[Extracted data entries]
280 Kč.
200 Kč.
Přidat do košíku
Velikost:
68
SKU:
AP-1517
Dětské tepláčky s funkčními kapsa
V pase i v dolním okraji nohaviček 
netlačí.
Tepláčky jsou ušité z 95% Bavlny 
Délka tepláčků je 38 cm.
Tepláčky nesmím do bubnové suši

> [Task requirements]: Repeat each of the entries exactly as written.

> [Your response]:
280 Kč.
200 Kč.
Přidat do košíku
Velikost:
68
SKU:
AP-1517
Dětské tepláčky s funkčními kapsa
V pase i v dolním okraji nohaviček 
netlačí.
Tepláčky jsou ušité z 95% Bavlny 
Délka tepláčků je 38 cm.
Tepláčky nesmím do bubnové suši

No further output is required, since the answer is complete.